In any genre the vast majority of artists within that genre are going to be generic, predictable, formulaic, etc. because that's just the nature of human creativity. Those we consider "interesting" will depend upon our tastes and temperaments. I like Voivod too. They were among the pioneers of what could be called "progressive/technical thrash," and certainly the most well-known band of that sub-sub genre. Nothingface, Dimension Hatross, and Killing Technology are all great albums for people who love more technically advanced 80s thrash. Perhaps the best modern band to have adopted that sound (and combined it with a bit of black and death metal styles) is Vektor, and their 2016 Terminal Redux is one of the most acclaimed metal albums of the 2010s. Sadly, they've since broken up.


----------



## NoCoPilot (Nov 9, 2020)

Eva Yojimbo said:


> I like Voivod too. They were among the pioneers of what could be called "progressive/technical thrash," and certainly the most well-known band of that sub-sub genre. Nothingface, Dimension Hatross, and Killing Technology are all great albums for people who love more technically advanced 80s thrash.

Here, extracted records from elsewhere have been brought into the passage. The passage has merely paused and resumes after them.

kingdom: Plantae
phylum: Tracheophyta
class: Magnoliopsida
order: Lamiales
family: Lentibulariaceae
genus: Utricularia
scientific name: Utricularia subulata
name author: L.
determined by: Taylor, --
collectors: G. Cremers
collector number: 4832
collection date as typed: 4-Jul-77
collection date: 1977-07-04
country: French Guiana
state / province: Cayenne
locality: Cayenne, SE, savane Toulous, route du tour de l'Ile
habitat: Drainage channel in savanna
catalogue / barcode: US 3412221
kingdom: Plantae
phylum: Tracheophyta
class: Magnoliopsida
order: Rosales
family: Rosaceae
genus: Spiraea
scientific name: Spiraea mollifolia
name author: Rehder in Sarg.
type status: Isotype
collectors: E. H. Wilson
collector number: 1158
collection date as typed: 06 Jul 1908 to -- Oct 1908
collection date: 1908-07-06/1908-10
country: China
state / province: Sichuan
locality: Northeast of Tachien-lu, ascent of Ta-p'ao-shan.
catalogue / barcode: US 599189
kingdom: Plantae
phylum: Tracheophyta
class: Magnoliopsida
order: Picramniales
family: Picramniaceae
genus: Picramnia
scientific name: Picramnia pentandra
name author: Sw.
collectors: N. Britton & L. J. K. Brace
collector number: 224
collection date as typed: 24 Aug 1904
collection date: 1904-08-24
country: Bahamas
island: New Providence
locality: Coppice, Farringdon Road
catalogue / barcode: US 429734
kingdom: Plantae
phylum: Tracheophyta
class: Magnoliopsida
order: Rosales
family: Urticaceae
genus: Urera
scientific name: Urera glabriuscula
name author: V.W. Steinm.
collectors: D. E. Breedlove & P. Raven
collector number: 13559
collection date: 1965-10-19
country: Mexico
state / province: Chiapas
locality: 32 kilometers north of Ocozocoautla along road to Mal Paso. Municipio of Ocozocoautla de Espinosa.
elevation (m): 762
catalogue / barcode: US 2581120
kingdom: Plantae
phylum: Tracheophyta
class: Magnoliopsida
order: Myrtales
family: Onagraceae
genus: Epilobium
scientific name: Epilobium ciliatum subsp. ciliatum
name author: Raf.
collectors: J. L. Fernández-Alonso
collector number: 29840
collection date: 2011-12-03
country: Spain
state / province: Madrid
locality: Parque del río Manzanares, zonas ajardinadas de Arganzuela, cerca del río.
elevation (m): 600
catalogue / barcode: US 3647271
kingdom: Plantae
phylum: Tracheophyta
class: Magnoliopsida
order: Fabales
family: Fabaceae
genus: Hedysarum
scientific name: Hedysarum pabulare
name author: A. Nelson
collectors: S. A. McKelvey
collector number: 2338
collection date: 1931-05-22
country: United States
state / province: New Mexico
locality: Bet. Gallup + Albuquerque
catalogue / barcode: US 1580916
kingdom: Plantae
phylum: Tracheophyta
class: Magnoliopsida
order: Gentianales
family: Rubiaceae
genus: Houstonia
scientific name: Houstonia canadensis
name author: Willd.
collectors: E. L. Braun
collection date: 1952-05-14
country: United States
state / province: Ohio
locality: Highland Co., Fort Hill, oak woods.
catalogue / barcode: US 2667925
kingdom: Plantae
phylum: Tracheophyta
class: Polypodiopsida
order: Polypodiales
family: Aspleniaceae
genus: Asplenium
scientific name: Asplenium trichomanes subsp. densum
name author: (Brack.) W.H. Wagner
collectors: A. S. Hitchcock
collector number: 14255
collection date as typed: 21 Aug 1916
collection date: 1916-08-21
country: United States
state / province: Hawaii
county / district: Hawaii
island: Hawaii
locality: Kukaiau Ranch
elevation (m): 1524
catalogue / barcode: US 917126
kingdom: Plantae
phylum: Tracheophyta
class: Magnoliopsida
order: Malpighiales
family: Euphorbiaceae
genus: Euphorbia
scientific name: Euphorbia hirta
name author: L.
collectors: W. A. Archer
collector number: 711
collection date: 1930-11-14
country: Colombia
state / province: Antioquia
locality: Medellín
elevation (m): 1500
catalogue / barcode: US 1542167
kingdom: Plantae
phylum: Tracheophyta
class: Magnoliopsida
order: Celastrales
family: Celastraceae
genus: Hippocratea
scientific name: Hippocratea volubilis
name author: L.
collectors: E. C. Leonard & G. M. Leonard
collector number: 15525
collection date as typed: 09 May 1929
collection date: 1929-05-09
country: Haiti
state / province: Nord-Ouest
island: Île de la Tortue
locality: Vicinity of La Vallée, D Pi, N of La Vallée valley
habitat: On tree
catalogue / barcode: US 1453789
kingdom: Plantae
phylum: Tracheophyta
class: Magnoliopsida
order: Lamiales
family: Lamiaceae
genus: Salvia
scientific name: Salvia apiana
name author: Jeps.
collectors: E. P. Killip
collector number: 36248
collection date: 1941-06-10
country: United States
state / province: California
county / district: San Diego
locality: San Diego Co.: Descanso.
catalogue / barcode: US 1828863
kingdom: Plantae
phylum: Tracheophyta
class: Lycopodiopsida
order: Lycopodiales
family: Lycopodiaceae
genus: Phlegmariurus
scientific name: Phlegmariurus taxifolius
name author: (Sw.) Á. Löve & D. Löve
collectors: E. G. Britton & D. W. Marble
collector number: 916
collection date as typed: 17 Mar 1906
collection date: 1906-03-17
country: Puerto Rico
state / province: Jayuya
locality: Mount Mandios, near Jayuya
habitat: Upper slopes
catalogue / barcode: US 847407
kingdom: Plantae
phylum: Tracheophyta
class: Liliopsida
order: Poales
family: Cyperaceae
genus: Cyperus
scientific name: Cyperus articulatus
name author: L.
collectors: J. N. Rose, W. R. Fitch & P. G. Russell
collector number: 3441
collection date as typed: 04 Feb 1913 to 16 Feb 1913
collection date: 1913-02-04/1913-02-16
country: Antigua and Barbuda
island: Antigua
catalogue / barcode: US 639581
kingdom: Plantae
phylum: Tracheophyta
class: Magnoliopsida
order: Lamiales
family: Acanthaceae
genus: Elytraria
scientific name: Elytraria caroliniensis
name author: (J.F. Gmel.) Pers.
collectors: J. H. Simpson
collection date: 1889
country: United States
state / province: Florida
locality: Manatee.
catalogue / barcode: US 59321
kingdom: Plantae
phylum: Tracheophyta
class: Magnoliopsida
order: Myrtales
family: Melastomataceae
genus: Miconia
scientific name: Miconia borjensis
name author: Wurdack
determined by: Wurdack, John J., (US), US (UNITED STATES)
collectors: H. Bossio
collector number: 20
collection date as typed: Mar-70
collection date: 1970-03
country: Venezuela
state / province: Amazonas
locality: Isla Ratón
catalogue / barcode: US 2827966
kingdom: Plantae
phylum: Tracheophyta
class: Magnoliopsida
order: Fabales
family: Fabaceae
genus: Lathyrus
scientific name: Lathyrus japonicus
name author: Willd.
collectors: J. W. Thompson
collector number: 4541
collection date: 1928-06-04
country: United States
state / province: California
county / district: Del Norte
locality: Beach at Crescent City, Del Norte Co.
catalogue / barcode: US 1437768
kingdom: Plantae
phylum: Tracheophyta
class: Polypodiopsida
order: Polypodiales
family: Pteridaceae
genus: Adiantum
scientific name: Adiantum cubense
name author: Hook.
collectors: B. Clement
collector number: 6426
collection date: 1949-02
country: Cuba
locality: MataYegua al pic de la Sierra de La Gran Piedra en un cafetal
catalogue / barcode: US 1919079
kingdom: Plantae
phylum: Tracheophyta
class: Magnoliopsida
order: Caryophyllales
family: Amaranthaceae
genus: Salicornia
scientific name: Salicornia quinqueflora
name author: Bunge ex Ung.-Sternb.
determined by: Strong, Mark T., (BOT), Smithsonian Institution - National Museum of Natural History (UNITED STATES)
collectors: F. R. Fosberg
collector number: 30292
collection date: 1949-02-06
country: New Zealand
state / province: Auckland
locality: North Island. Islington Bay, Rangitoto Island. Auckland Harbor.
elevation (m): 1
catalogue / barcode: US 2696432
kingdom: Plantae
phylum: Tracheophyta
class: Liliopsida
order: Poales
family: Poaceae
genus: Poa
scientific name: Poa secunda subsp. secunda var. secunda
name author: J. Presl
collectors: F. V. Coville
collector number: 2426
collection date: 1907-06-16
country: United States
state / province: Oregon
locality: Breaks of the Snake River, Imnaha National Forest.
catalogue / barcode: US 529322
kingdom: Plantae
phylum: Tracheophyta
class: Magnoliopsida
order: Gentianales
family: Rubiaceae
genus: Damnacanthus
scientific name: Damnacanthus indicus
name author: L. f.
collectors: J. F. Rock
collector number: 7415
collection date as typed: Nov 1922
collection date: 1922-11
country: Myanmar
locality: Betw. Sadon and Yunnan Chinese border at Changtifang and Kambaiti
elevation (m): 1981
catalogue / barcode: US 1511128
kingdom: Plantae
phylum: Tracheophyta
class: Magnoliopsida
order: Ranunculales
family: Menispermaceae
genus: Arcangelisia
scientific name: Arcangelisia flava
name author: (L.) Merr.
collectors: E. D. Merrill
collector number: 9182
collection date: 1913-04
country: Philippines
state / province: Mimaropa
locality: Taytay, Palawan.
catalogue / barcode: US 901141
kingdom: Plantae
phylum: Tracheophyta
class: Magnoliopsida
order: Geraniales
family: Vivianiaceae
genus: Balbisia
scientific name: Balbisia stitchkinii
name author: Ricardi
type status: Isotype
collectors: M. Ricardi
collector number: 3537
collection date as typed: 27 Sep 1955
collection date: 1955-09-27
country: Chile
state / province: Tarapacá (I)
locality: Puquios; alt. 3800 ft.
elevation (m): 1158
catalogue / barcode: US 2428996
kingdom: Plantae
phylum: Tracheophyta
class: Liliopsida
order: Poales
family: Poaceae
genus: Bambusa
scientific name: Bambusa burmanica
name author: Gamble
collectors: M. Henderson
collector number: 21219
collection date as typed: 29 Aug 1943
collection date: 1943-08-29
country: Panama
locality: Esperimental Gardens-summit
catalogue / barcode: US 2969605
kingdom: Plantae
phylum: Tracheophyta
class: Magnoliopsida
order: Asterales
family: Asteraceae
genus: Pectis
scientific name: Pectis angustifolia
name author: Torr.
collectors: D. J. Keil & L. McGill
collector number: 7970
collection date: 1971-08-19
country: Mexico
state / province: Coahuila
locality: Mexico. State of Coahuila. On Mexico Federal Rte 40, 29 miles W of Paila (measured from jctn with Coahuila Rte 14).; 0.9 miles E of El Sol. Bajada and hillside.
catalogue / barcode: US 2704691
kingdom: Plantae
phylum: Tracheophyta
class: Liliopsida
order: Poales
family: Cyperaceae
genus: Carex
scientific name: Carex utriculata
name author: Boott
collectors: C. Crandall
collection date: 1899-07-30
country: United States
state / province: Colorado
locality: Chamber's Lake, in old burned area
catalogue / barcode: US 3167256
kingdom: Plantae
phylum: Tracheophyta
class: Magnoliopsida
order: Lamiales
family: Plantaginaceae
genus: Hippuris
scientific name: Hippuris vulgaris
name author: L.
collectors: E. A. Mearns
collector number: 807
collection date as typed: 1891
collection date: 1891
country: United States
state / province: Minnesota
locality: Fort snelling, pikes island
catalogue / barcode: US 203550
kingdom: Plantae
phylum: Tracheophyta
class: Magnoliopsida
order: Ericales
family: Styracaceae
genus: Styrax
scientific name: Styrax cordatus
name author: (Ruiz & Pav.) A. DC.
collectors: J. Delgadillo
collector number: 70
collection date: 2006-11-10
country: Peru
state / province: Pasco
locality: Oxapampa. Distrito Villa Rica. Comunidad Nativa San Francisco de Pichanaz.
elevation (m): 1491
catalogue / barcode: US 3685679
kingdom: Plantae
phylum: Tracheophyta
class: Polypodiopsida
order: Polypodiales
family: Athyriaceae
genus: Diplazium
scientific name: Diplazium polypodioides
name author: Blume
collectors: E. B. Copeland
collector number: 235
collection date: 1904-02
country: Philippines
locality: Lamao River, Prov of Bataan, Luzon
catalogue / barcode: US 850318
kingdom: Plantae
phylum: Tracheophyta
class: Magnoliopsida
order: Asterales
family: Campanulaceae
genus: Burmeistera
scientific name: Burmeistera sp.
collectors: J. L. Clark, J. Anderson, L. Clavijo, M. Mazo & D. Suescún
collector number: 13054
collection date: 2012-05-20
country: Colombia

Just curious. Having sampled your recommendations online, what－in your view－makes them "technically advanced"? Is it their cover of a 1967 Pink Floyd song?


----------



## Eva Yojimbo (Jan 30, 2016)

NoCoPilot said:


> Just curious. Having sampled your recommendations online, what－in your view－makes them "technically advanced"? Is it their cover of a 1967 Pink Floyd song?


It's not really my view since that's just what the sub-genre is called. Typically the "tech" label refers to the technical difficulty of playing the music. I haven't learned to play any Voivod songs so I don't know how difficult they actually are; I just know they're thought of as one of the sub-genre's key early bands.


----------